Cloé Korman, avec « Les presque sœurs » (Seuil), signe une enquête sur des enfants victimes de la Shoah, cousines de son père. En septembre, le ministre français de l’Éducation nationale Pap Ndiaye se réjouissait que sa « conseillère en charge des discours ait été choisie dans la première sélection ». Le Haïtien Makenzy Orcel, dans « Une somme humaine » (Rivages), fait parler d’outre-tombe, sur 600 pages dans une langue foisonnante et ininterrompue, une femme habitée par la poésie et la violence. En 2021 déjà, un Haïtien, Louis-Philippe Dalembert, avait été finaliste avec « Milwaukee Blues ». Mais c’est le Sénégalais Mohamed Mbougar Sarr qui l’avait emporté, avec « La plus secrète mémoire des hommes ». Le jury a éliminé deux titres qui paraissaient favoris au moment de la rentrée littéraire, « La Vie clandestine » de Monica Sabolo et « Le cœur ne cède pas » de Grégoire Bouillier. L’Académie Goncourt s’était déplacée à Beyrouth dans le cadre de la première édition d’un festival littéraire organisé par l’Institut français dans cette grande ville francophone. L’annonce a été faite depuis la résidence de l’ambassadrice de France, Anne Grillo, par le président de l’Académie Goncourt, Didier Decoin, devant des invités triés sur le volet. Decoin a glissé « un mot de remerciement très sincère » pour son hôte. « On est bien, ici », a-t-il lancé.
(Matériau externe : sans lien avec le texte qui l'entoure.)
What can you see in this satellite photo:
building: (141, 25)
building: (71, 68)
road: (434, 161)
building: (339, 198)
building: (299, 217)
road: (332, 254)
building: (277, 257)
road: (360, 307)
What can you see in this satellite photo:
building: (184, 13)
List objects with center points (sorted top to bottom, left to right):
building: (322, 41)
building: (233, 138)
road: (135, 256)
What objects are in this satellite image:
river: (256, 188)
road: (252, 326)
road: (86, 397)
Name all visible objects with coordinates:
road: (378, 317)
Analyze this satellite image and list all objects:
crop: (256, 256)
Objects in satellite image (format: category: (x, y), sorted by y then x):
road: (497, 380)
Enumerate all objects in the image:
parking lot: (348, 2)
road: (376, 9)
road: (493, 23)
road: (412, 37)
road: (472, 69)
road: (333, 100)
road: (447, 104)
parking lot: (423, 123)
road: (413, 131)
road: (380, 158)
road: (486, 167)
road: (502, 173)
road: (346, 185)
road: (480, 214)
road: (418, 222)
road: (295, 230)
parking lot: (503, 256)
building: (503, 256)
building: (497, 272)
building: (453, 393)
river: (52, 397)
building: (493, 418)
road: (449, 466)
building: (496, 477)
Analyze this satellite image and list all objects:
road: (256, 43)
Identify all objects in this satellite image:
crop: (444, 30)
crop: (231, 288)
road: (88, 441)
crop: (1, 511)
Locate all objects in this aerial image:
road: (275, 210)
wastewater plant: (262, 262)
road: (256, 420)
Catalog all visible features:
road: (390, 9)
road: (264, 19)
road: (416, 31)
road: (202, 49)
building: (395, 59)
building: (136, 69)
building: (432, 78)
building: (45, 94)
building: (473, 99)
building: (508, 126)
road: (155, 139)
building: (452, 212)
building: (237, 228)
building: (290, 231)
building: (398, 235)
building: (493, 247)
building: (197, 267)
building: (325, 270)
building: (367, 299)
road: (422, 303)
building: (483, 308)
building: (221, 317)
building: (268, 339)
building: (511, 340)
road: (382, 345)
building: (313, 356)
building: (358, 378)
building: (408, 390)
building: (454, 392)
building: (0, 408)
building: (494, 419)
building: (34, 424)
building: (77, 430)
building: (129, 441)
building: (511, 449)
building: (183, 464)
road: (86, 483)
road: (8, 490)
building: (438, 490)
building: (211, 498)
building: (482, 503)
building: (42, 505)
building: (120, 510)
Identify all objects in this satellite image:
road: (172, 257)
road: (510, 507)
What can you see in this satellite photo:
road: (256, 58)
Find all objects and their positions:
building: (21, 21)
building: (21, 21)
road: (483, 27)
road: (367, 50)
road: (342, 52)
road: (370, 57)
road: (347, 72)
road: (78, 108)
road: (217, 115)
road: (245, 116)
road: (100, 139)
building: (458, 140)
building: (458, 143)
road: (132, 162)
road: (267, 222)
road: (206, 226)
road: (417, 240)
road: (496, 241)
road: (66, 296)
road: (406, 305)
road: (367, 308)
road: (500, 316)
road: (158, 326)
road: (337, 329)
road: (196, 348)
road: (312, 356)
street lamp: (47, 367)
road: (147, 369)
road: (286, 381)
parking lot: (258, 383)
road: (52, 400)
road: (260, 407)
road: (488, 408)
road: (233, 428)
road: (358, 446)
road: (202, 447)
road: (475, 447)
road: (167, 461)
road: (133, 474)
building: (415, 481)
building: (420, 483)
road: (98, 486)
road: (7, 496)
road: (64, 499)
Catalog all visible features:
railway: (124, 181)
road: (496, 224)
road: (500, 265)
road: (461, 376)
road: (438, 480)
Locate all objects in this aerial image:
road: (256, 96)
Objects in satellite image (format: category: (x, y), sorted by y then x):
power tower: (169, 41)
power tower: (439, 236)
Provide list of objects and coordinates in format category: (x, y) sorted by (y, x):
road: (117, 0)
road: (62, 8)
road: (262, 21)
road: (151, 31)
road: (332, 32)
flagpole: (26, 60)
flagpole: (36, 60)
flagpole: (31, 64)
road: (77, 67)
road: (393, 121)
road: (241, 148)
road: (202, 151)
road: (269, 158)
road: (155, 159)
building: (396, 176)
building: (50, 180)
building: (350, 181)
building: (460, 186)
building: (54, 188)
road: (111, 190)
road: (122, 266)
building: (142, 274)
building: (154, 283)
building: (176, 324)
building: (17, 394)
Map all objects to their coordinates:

Ce n’était pas l’avis d’autres jurés du prix, qui ont choisi de rester à Paris. La programmation du festival Beyrouth Livres a en effet déplu au ministre libanais de la Culture Mohammad Mourtada, proche du mouvement chiite Amal, un allié du puissant groupe pro-iranien Hezbollah. Il avait annoncé le 8 octobre, dans un communiqué retiré depuis, qu’il « ne permettrai[t] pas à des sionistes de venir parmi nous et de répandre le venin du sionisme au Liban ».
En réponse, les Français Eric-Emmanuel Schmitt, Pascal Bruckner et Pierre Assouline, et le Franco-Marocain Tahar Ben Jelloun ont renoncé au déplacement. « Je ne me sentirais pas en sécurité dans ce pays où on assassine assez facilement », déclarait lundi 24 octobre sur la radio France Inter Ben Jelloun. Ce dernier est l’une des nombreuses cibles des ennemis d’Israël en raison de ses positions pour une meilleure compréhension entre Arabes et Juifs, et de sa critique du boycott systématique d’Israël. Françoise Chandernagor et Patrick Rambaud ayant aussi décliné l’invitation, quatre membres de l’Académie étaient sur place: outre M. Decoin, le secrétaire Philippe Claudel, et deux jurées, Camille Laurens et Paule Constant.
Un écrivain français d’origine libanaise, Sélim Nassib, avait également renoncé à Beyrouth Livres en se disant dans un communiqué « profondément dégoûté » par les propos du ministre. Comme l’auteur, le héros de son roman paru en août, « Le Tumulte », est issu d’une famille juive, et pense que « si chacun se replie sur sa seule communauté, le pays explosera », expliquait-il.